An article from Ekaterina Vasilieva (Berlin), “The Camp as a Performance. The Theater Theme in Dostoevsky and Dovlatov’s Prison Narratives,” investigates elemen­ts of the performative and the theatrical spectacle. These categories are appli­ed to the majority of texts containing accounts of camp experience. This
aspect is most clearly manifest, however, in those episodes that refer directly to theatrical performances. Vasilieva’s article analyzes the “theatrical” lines in two works from different eras and stylistic paradigms: Fyodor Dostoevsky’s Notes from the House of the Dead and Sergey Dovlatov’s “The Zone.” A comparison of these texts — the first of which is foundational for Russian camp literature, while the second marks a postmodern turn in the development of the theme — is meant to demonstrate the shared principles of the performative in camp narratives, and to help clarify the changes that took place in this connection against the background of new relationships between the subject and reality.

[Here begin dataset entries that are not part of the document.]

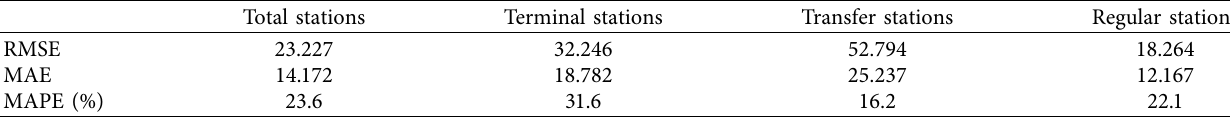
Table 3: Performance of the proposed HSTDL-net for inbound passenger flow.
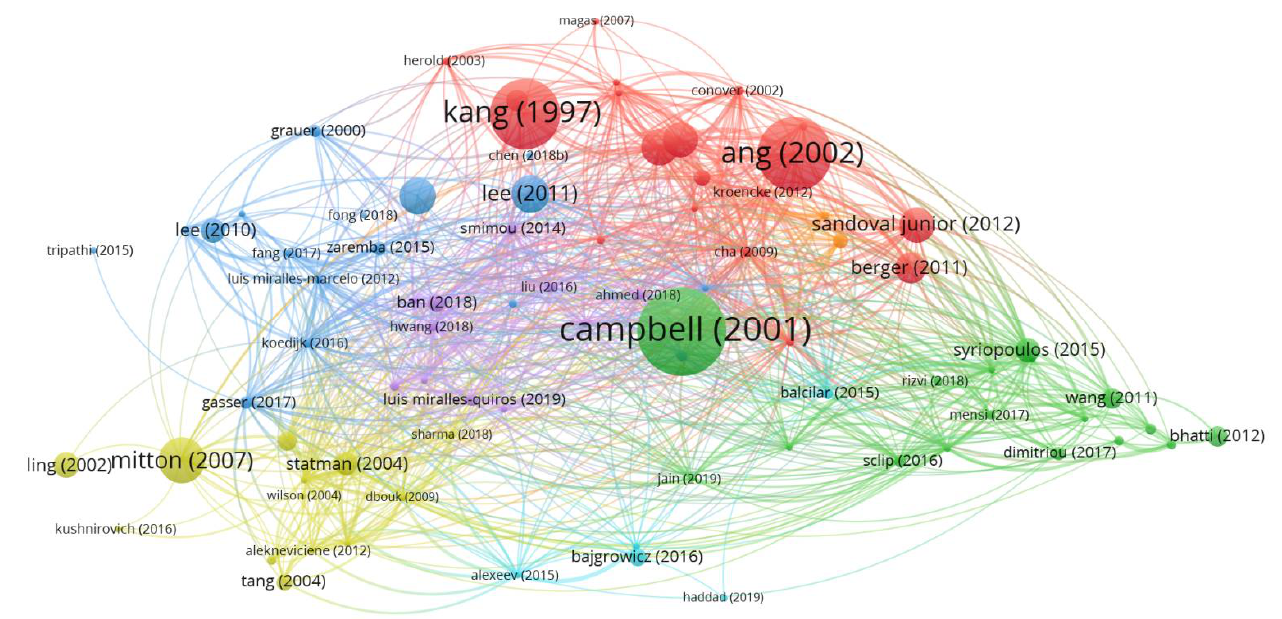
Figure 3. Most influential authors organized in clusters.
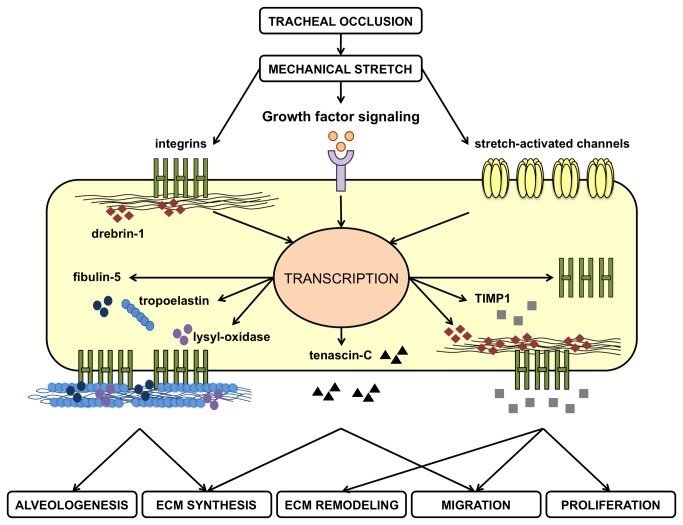
Synopsis of hypothetical mechanisms by which alveolarization-relevant genes related to the extracellular matrix (ECM) might be modulated by a sustained mechanical stretch induced by tracheal occlusion.Tissue stretch is transmitted to alveolar myofibroblasts directly by mechanoreceptors (integrins) and ion channels or indirectly by liberation of growth factors stored/secreted in the ECM. Subsequent activation of intracellular signalings leads to increased transcription of target genes linked to the ECM and involved in elastogenesis (tropoelastin, lysyl-oxidase, fibulin-5, integrins), cytoskeletal rearrangements and cell migration (integrins, drebrin1, tenascin-C), ECM remodeling (tissue inhibitor of matrix metalloproteinase-1, TIMP1) or cell proliferation (TIMP1).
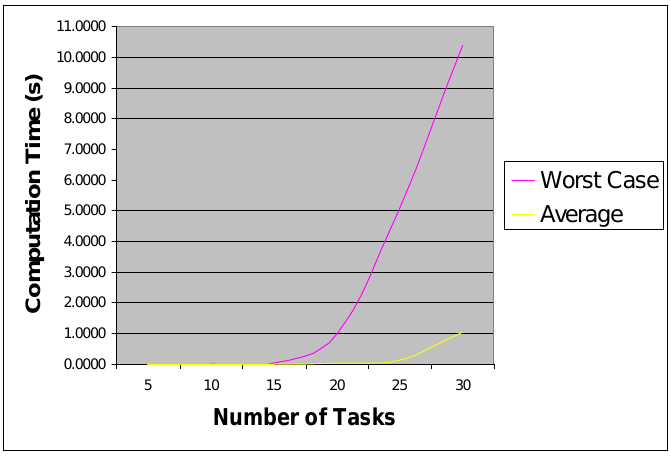
Figure 12. MULTIFIT running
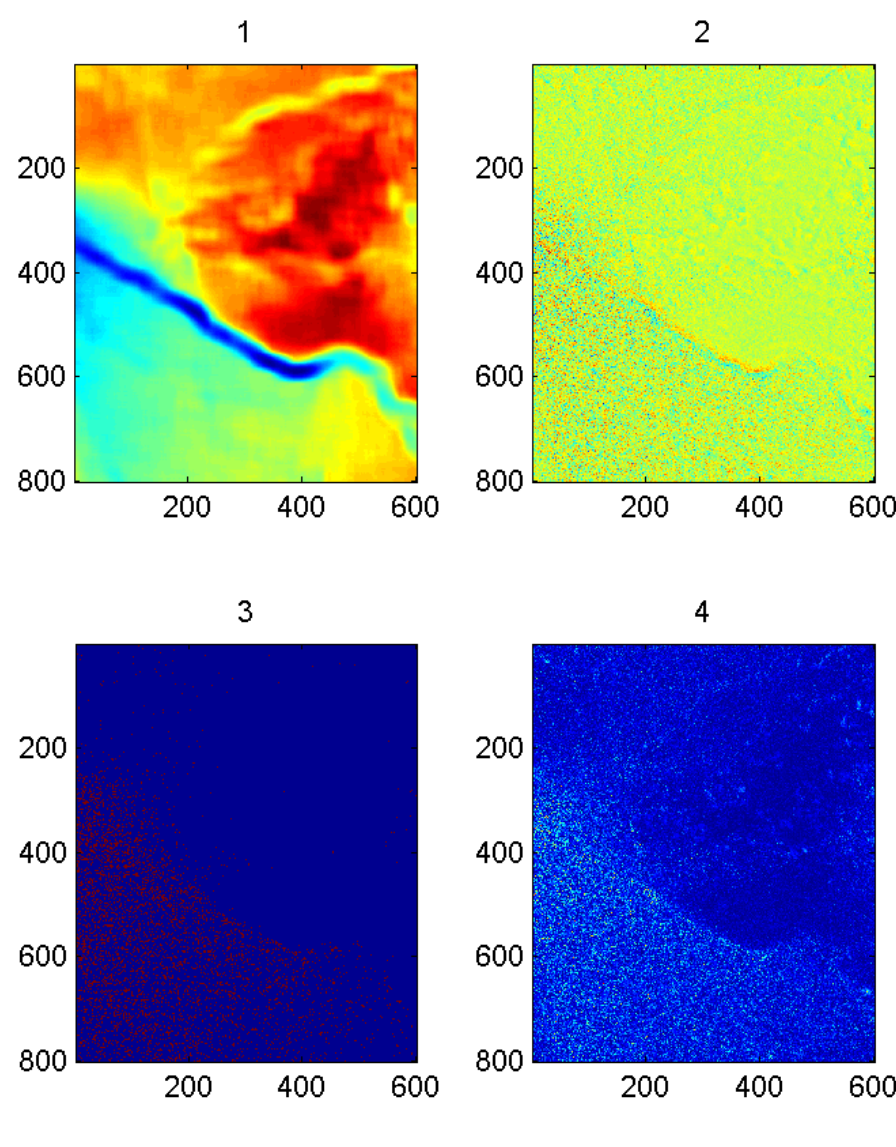
Figure 9. Each subimage is a Varimax rotated score map for the case study, 0533 UTC on December 9, 2007. The first shows the fronts as blue or yellow bands, the second shows the sharp edge of the strongest front as parallel blue and red lines. The third and fourth subimages show noise. The axes are labeled in pixel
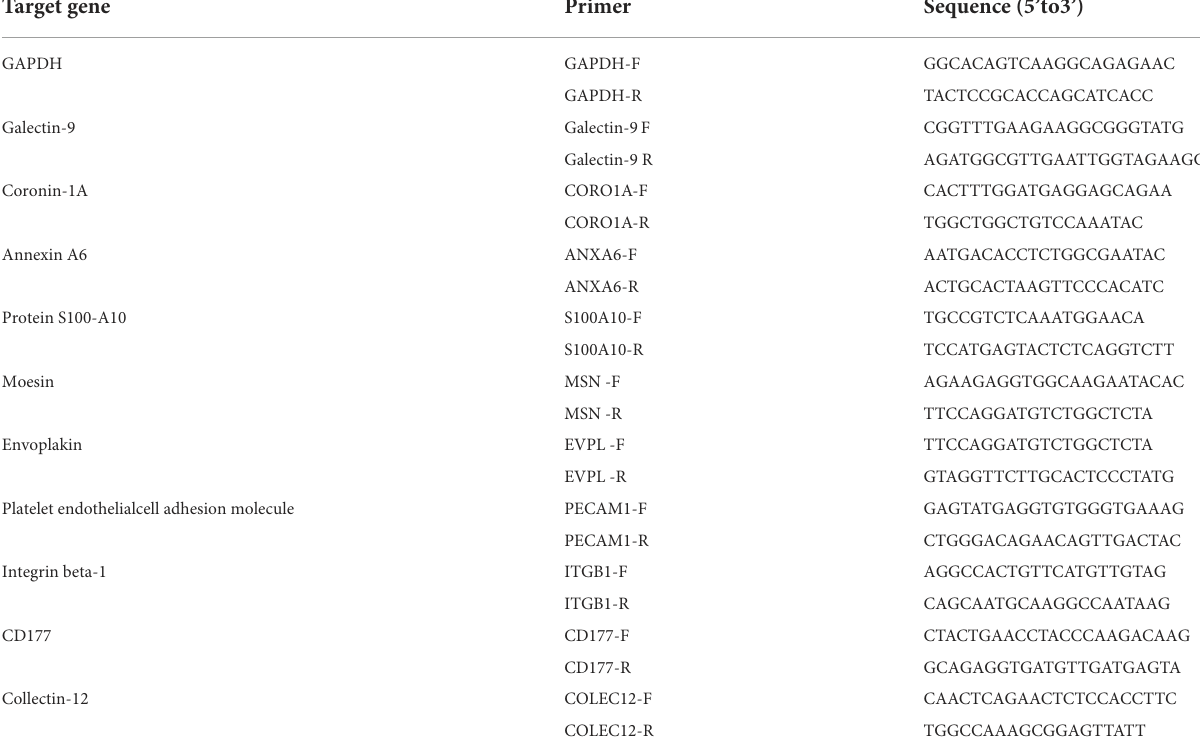
TABLE 2 Primers used in quantitative real-time PCR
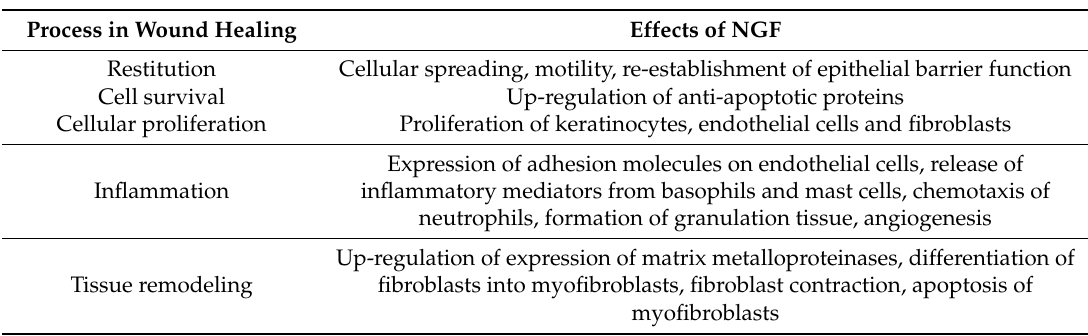
Table 2. The role of Nerve Growth Factor (NGF) in different processes taking place during wound healing in squamous epithelia (skin and oral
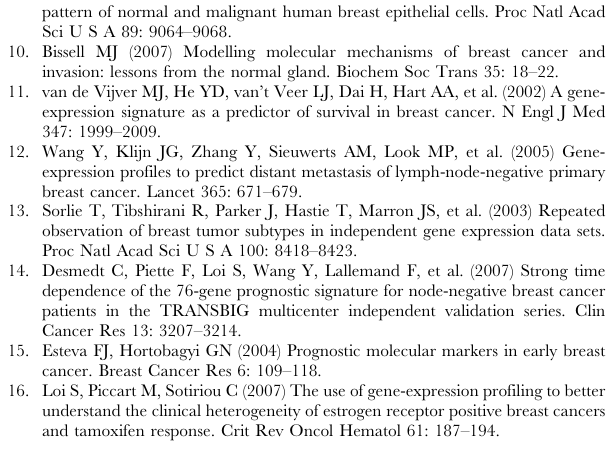
Figure S1 Kaplan-Meier curves of the individual genes that did not accurately predict patient prognosis (p . 0.05). A. Results for individual genes in the dataset of Wang, et al. using patient relapse as the endpoint. B. Results for individual genes in the dataset of Sorlie, et al. using patient survival as the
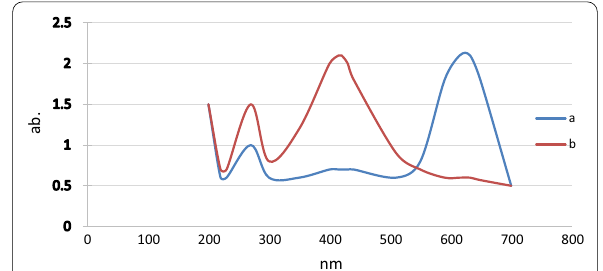
Fig. 1 UV-spectrophotometer diagram, UV absorption diagram, a PC, which had the highest UV absorption for PC at 620 nm, b AgNPs PC, which had maximum UV absorption for AgNPs PC at 420 nm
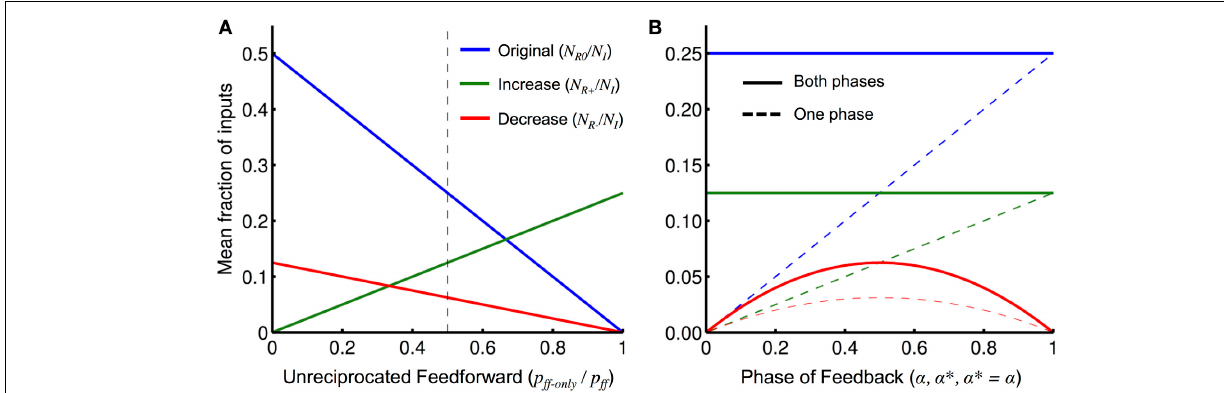
FIGURE 8 | Interaction effects with network parameters. (A) The mean fraction of relevant inputs (either phase) for an operation initiated alone, N R0 / N I (blue), and the mean increase and decrease in the fraction of relevant inputs (either phase) when feedback from a second operation or external unit is also present, N R + / N I (green) and N R − / N I (red), respectively, plotted as functions of the fraction p ff − only / p ff (the fraction of unreciprocated feedforward connections) as given by Equation (8). The values of other network parameters used were: p ff = 0 . 5, p fb = p ∗ fb = 0 . 5, and α = α ∗ = 0 . 5.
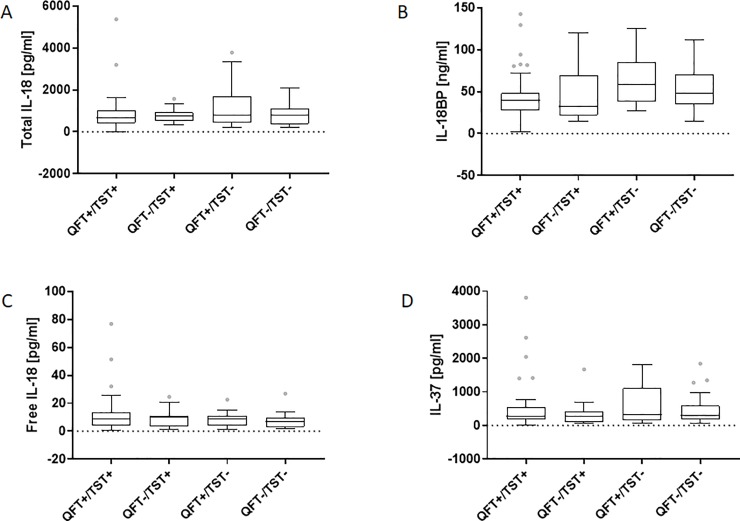
Levels of total IL-18, IL-18BP, free IL-18 and IL-37 in M.tb antigens-stimulated QuantiFERON (QFT) supernatants versus QFT/TST result.Boxplots with median (horizontal line within the box), interquartile range (box limits), and extremes (whiskers) of levels of total IL-18 (A), IL-18BP (B), free IL-18 (C), IL-37 (D) in M.tb antigens-stimulated QFT supernatants from active tuberculosis patients with positive or negative QuantiFERON (QFT) and tuberculin skin test (TST) results.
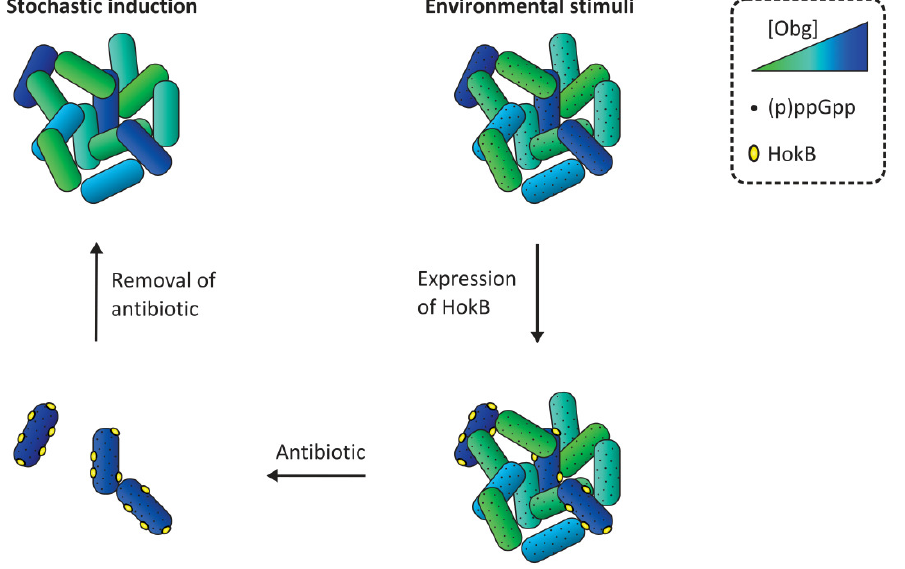
FIGURE 1 : A model for Obg- mediated persistence. Stochastic fluctuations in Obg concentra- tions drive expression of HokB in a (p)ppGpp-dependent manner. HokB protects the cells from antibiotic attack by reducing the membrane potential. Persister cells surviving antibiotic treat- ment give rise to a new popula- tion. See text for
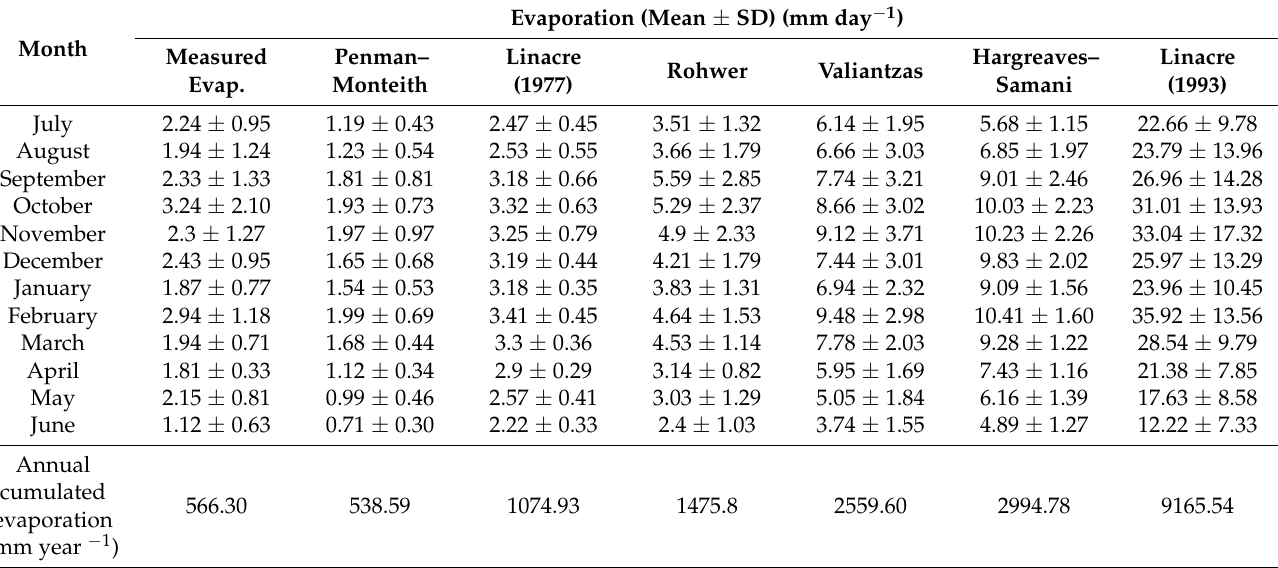
Table 2. Comparative table showing the mean and standard deviation for six evaporation methods and measured evaporation.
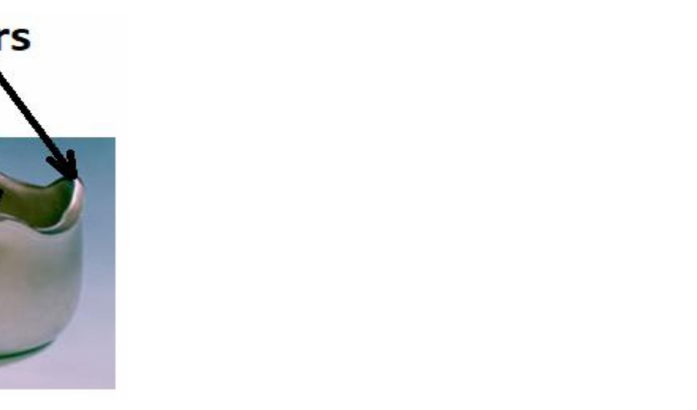
Figure 1. Earing effect after drawing a cylindrical billet from an anisotropic aluminum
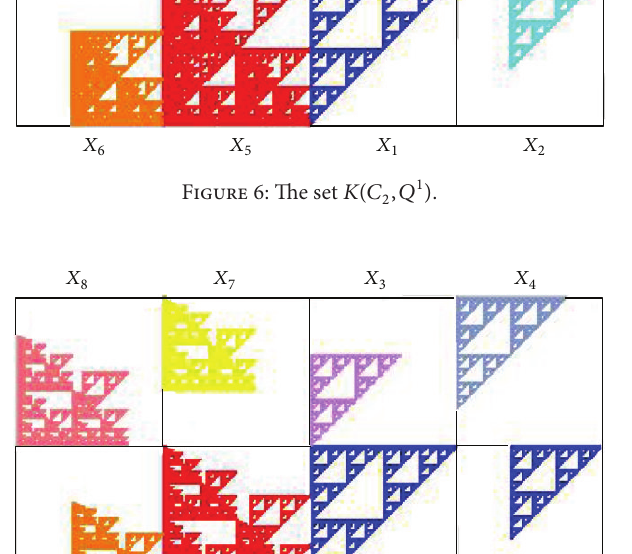
Figure 7: The set 𝐾(𝐶 2 ,𝑄 2 )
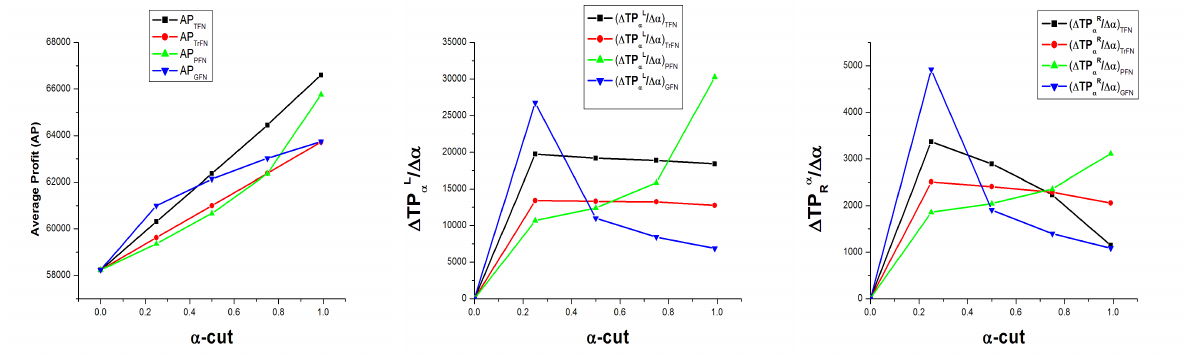
Figure 2. Graphical representation of average profit with α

In her article, “The Vishera Anti-Novel as Unidentified Object,” Elena Mikhailik (University of New South Wales) examines Varlam Shalamov’s VisheraAn anti-no­vel, which is assumed to have been finished in 1971. The draft of this work consists of 18 sketches of varying length relating the author’s first camp experience in the early 1930s, camp customs, people encountered (prisoners and Cheka members), as well as a related story, “Butyrka Prison,” about later events in 1937. Mikhailik asserts that unlike the Kolyma Tales and Sketches of the Criminal World, which are still used as an argument in disputes about Russia’s social history, and unlike Shalamov’s poetry, there is a reason why this text with its strange title of Vishera. An anti-novel exists on the periphery of Shalamov’s work. Mikhailik makes the paradoxical observation that in Vishera, Shalamov achieves success as a literary theorist — attempting to show camp experience from the inside and from the past — but fails utterly as an artist. Her article provides a detailed explanation of the reasons for this failure. 

 

THE POLITICS OF MEMORY

It would seem that Michael Palmer (b. 1943) needs no introduction — from the early 1990s his poems have appeared regularly in Russian-language journals and almanacs (Zvezda Vostoka, Kommentarii, Translit); the poetry collection Sun, translated by Aleksey Parshchikov, was published in 2000; and in 2013, through the efforts of Vladimir Aristov, the journal Inostrannaya literatura published a large selection of materials devoted to Palmer’s work, which in addition to poems included fragments from essays, speeches and interviews. Nevertheless, a few things should still be said about the translations published here, which come from the collection Thread (2011). This book stands apart from Palmer’s other work. It could be called his “book of the dead”: in it, Palmer conducts a lyrical dialogue with departed poets including Robert Duncan, Jack Spicer, Robert Creeley, Gennady Aigi, Gustaf Sobin and the Chilean poet and prose writer Roberto Bolaño. Thread is shot through with references to their poetry, lives and deaths; Palmer was friends with many of them, and many of them (like Creeley and Spicer) influenced his growth as a poet. Hence the particular intimacy and hermeticism of these texts, which are noticeably distant from the poetics of the Language School (with which Palmer is usually associated) and Palmer’s own earlier poetics. Palmer’s work is presented in translations by Alexander Skidan.